Le délai de préavis dépend du motif de rupture et de votre convention collective. Pour une embauche en CDI, la loi prévoit un préavis calculé à raison d’un jour par semaine de présence, plafonné à deux semaines. Certaines conventions collectives prévoient des durées différentes, parfois plus courtes. En cas d’inaptitude médicale ou de faute grave de l’employeur, aucun préavis n’est généralement exigé. Consultez toujours votre contrat de travail et votre convention collective pour connaître les règles applicables à votre situation particulière.

Comment rédiger une lettre de démission pour un CDD ?

Votre lettre doit comporter plusieurs éléments obligatoires : vos coordonnées complètes, celles de l’employeur, la date, l’objet précisant le motif légal de démission, et une formule de politesse. Indiquez clairement votre intention de démissionner, le motif légal invoqué (embauche en CDI, faute grave, inaptitude), et joignez les justificatifs nécessaires. Mentionnez la durée du préavis que vous vous engagez à respecter et votre dernier jour de travail. Envoyez ce courrier en recommandé avec accusé de réception pour conserver une preuve de votre démarche et de sa date.

Quels sont mes droits en cas de démission d’un CDD ?
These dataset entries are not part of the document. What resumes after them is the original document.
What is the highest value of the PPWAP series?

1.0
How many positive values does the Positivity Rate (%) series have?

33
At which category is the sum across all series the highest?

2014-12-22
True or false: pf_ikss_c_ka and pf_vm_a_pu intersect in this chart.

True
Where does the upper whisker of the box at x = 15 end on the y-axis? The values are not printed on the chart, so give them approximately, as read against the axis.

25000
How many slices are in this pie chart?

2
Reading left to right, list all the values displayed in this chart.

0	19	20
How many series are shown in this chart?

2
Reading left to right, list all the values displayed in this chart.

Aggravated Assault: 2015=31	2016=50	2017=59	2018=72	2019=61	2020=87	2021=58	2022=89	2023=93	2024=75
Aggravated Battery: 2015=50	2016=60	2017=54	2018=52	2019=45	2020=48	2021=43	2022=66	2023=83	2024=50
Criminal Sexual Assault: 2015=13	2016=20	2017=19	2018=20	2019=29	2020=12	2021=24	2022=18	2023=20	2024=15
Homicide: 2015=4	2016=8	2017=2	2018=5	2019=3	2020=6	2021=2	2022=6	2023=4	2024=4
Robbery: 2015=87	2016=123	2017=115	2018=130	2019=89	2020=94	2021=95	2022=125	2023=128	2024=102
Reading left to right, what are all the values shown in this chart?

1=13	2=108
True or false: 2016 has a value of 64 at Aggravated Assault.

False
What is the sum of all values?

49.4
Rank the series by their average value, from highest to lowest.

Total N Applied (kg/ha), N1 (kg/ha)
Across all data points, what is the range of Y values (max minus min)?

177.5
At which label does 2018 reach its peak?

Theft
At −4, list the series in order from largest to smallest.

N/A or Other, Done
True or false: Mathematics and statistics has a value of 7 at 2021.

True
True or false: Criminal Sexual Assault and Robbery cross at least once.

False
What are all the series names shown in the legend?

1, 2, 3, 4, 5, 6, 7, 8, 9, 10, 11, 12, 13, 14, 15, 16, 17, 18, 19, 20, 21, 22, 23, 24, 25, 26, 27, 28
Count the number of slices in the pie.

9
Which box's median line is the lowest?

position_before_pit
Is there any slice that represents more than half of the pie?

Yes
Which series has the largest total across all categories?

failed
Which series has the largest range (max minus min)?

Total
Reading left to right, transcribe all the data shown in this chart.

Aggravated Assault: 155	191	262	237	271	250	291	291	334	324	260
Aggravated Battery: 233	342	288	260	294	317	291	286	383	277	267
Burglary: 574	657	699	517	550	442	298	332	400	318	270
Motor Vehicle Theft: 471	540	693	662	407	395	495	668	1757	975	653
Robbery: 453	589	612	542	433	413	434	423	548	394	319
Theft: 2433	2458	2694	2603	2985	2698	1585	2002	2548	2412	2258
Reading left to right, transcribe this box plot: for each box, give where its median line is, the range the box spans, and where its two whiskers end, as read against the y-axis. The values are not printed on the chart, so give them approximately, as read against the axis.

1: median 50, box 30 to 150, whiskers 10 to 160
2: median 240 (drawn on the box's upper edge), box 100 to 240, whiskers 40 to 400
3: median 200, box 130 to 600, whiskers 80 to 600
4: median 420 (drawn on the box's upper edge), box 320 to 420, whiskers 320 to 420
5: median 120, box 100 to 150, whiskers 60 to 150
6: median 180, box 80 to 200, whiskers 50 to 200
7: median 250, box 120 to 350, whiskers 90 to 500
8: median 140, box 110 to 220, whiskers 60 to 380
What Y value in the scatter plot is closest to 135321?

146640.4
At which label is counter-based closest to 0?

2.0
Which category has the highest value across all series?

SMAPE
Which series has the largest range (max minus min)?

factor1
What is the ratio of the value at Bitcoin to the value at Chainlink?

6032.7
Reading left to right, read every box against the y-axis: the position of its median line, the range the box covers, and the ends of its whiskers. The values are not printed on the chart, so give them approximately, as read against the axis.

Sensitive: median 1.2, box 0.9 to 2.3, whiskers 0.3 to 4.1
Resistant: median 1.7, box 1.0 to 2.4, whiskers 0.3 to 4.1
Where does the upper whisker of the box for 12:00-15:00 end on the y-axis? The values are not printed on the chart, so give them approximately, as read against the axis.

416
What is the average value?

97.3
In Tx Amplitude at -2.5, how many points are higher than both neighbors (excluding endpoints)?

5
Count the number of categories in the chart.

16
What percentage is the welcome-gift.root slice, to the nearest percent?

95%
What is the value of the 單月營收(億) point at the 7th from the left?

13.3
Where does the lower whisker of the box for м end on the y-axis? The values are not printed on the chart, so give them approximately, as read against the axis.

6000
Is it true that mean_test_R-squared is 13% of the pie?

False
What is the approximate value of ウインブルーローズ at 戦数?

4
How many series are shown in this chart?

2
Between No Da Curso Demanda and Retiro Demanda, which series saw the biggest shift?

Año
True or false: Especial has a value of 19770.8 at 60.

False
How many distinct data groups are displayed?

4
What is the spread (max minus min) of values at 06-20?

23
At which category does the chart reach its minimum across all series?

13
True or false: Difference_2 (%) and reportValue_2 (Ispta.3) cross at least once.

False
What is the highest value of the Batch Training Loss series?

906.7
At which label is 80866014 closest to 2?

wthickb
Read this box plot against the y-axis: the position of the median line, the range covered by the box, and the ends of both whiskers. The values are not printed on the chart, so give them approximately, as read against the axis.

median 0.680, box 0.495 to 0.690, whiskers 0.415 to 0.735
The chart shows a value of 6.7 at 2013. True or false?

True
Vos droits varient selon le motif de démission. Vous conservez toujours le droit à l’indemnisation de vos congés payés non pris et au versement de votre salaire jusqu’au dernier jour travaillé. La prime de précarité de 10% n’est pas versée en cas de démission. Vous recevez obligatoirement un certificat de travail, une attestation Pôle emploi et un solde de tout compte. Si vous démissionnez pour embauche en CDI, cela n’affecte généralement pas vos droits futurs au chômage si ce nouveau contrat se termine. Seul un professionnel du droit peut analyser précisément votre situation individuelle.